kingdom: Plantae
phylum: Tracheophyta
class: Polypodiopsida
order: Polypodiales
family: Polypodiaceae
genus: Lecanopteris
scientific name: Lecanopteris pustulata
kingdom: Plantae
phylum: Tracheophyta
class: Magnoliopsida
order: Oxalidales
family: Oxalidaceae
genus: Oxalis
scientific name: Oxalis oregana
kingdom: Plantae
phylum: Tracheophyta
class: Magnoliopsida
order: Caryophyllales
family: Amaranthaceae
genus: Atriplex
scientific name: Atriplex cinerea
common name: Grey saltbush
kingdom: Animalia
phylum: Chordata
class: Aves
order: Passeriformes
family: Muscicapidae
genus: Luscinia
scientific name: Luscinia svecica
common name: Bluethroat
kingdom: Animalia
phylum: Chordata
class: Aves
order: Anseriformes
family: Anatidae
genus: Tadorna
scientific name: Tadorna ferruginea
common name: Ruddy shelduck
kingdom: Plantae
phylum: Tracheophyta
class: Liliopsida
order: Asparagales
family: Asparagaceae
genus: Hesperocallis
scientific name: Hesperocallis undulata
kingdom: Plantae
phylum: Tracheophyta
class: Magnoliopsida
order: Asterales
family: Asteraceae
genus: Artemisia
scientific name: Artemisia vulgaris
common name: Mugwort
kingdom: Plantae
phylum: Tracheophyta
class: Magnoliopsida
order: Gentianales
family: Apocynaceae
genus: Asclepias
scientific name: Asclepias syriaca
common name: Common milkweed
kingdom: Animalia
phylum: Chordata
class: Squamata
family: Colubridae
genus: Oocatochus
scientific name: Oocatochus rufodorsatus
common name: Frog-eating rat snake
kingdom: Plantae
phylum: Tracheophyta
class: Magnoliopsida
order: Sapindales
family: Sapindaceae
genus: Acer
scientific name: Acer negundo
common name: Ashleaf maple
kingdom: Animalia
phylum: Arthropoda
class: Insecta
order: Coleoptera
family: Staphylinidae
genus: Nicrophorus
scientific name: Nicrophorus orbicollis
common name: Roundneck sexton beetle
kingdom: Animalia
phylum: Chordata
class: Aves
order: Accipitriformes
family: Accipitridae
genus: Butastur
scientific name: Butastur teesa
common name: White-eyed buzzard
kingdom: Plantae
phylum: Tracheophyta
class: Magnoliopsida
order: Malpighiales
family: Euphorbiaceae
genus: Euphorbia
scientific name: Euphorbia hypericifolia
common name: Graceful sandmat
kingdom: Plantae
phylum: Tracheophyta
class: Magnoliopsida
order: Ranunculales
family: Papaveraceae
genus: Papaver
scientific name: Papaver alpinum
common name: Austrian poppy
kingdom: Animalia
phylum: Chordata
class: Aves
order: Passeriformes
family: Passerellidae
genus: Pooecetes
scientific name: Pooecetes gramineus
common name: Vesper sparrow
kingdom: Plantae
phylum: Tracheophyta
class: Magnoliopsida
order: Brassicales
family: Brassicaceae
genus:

> [What is asked]:
Put every line of the listing above into a JSON list of strings, one string per line, and leave out any blank lines.

> [Task solution]:
[
  "kingdom: Plantae",
  "phylum: Tracheophyta",
  "class: Polypodiopsida",
  "order: Polypodiales",
  "family: Polypodiaceae",
  "genus: Lecanopteris",
  "scientific name: Lecanopteris pustulata",
  "kingdom: Plantae",
  "phylum: Tracheophyta",
  "class: Magnoliopsida",
  "order: Oxalidales",
  "family: Oxalidaceae",
  "genus: Oxalis",
  "scientific name: Oxalis oregana",
  "kingdom: Plantae",
  "phylum: Tracheophyta",
  "class: Magnoliopsida",
  "order: Caryophyllales",
  "family: Amaranthaceae",
  "genus: Atriplex",
  "scientific name: Atriplex cinerea",
  "common name: Grey saltbush",
  "kingdom: Animalia",
  "phylum: Chordata",
  "class: Aves",
  "order: Passeriformes",
  "family: Muscicapidae",
  "genus: Luscinia",
  "scientific name: Luscinia svecica",
  "common name: Bluethroat",
  "kingdom: Animalia",
  "phylum: Chordata",
  "class: Aves",
  "order: Anseriformes",
  "family: Anatidae",
  "genus: Tadorna",
  "scientific name: Tadorna ferruginea",
  "common name: Ruddy shelduck",
  "kingdom: Plantae",
  "phylum: Tracheophyta",
  "class: Liliopsida",
  "order: Asparagales",
  "family: Asparagaceae",
  "genus: Hesperocallis",
  "scientific name: Hesperocallis undulata",
  "kingdom: Plantae",
  "phylum: Tracheophyta",
  "class: Magnoliopsida",
  "order: Asterales",
  "family: Asteraceae",
  "genus: Artemisia",
  "scientific name: Artemisia vulgaris",
  "common name: Mugwort",
  "kingdom: Plantae",
  "phylum: Tracheophyta",
  "class: Magnoliopsida",
  "order: Gentianales",
  "family: Apocynaceae",
  "genus: Asclepias",
  "scientific name: Asclepias syriaca",
  "common name: Common milkweed",
  "kingdom: Animalia",
  "phylum: Chordata",
  "class: Squamata",
  "family: Colubridae",
  "genus: Oocatochus",
  "scientific name: Oocatochus rufodorsatus",
  "common name: Frog-eating rat snake",
  "kingdom: Plantae",
  "phylum: Tracheophyta",
  "class: Magnoliopsida",
  "order: Sapindales",
  "family: Sapindaceae",
  "genus: Acer",
  "scientific name: Acer negundo",
  "common name: Ashleaf maple",
  "kingdom: Animalia",
  "phylum: Arthropoda",
  "class: Insecta",
  "order: Coleoptera",
  "family: Staphylinidae",
  "genus: Nicrophorus",
  "scientific name: Nicrophorus orbicollis",
  "common name: Roundneck sexton beetle",
  "kingdom: Animalia",
  "phylum: Chordata",
  "class: Aves",
  "order: Accipitriformes",
  "family: Accipitridae",
  "genus: Butastur",
  "scientific name: Butastur teesa",
  "common name: White-eyed buzzard",
  "kingdom: Plantae",
  "phylum: Tracheophyta",
  "class: Magnoliopsida",
  "order: Malpighiales",
  "family: Euphorbiaceae",
  "genus: Euphorbia",
  "scientific name: Euphorbia hypericifolia",
  "common name: Graceful sandmat",
  "kingdom: Plantae",
  "phylum: Tracheophyta",
  "class: Magnoliopsida",
  "order: Ranunculales",
  "family: Papaveraceae",
  "genus: Papaver",
  "scientific name: Papaver alpinum",
  "common name: Austrian poppy",
  "kingdom: Animalia",
  "phylum: Chordata",
  "class: Aves",
  "order: Passeriformes",
  "family: Passerellidae",
  "genus: Pooecetes",
  "scientific name: Pooecetes gramineus",
  "common name: Vesper sparrow",
  "kingdom: Plantae",
  "phylum: Tracheophyta",
  "class: Magnoliopsida",
  "order: Brassicales",
  "family: Brassicaceae",
  "genus:"
]